Only one stretch of the data is wanted: the line containing "photomicrograph of normal", the line containing "staining by immunohistochemistry", and every line between them, copied exactly.

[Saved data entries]
○ ○ ○ ○ ○

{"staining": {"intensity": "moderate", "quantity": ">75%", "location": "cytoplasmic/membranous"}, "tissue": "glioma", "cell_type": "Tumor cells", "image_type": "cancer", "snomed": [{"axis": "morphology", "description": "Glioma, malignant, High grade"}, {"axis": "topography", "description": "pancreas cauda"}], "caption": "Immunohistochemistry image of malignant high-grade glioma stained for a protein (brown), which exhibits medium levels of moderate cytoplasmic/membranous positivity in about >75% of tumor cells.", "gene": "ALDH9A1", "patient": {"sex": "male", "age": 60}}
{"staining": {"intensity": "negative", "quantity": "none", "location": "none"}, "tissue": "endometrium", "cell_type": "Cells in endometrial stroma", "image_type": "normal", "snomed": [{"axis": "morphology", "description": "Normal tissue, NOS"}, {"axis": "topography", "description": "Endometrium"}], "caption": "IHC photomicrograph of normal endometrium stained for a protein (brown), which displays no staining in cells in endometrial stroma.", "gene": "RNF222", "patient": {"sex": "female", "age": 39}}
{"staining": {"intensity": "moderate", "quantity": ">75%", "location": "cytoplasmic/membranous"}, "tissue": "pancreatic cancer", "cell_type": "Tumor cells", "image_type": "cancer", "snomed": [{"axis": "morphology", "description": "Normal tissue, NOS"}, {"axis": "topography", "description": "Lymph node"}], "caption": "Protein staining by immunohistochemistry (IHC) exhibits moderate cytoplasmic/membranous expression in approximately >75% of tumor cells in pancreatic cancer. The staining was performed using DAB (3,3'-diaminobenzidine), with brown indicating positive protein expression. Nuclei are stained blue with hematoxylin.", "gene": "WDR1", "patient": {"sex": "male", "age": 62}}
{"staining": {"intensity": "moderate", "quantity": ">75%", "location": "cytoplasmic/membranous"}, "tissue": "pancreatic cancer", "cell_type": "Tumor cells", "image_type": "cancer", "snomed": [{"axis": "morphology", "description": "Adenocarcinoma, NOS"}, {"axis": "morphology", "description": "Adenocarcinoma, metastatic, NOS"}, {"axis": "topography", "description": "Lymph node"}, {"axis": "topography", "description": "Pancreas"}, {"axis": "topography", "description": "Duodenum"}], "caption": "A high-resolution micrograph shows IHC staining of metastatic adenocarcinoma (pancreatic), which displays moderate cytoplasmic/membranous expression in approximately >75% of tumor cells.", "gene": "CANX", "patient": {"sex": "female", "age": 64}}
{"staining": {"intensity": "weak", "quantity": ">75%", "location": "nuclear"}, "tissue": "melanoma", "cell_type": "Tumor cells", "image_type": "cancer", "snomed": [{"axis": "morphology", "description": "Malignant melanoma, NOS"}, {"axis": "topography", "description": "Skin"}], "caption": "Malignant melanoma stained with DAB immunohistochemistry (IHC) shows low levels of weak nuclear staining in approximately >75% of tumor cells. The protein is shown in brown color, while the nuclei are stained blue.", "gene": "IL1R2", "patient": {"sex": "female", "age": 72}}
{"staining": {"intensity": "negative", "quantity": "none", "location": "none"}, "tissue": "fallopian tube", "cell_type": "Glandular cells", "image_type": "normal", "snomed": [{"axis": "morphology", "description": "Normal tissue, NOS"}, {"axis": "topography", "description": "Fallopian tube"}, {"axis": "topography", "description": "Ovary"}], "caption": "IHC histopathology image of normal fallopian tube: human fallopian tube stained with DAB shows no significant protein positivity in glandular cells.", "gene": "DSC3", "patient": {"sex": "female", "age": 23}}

○ ○ ○ ○ ○

— Reply to the task —
{"staining": {"intensity": "negative", "quantity": "none", "location": "none"}, "tissue": "endometrium", "cell_type": "Cells in endometrial stroma", "image_type": "normal", "snomed": [{"axis": "morphology", "description": "Normal tissue, NOS"}, {"axis": "topography", "description": "Endometrium"}], "caption": "IHC photomicrograph of normal endometrium stained for a protein (brown), which displays no staining in cells in endometrial stroma.", "gene": "RNF222", "patient": {"sex": "female", "age": 39}}
{"staining": {"intensity": "moderate", "quantity": ">75%", "location": "cytoplasmic/membranous"}, "tissue": "pancreatic cancer", "cell_type": "Tumor cells", "image_type": "cancer", "snomed": [{"axis": "morphology", "description": "Normal tissue, NOS"}, {"axis": "topography", "description": "Lymph node"}], "caption": "Protein staining by immunohistochemistry (IHC) exhibits moderate cytoplasmic/membranous expression in approximately >75% of tumor cells in pancreatic cancer. The staining was performed using DAB (3,3'-diaminobenzidine), with brown indicating positive protein expression. Nuclei are stained blue with hematoxylin.", "gene": "WDR1", "patient": {"sex": "male", "age": 62}}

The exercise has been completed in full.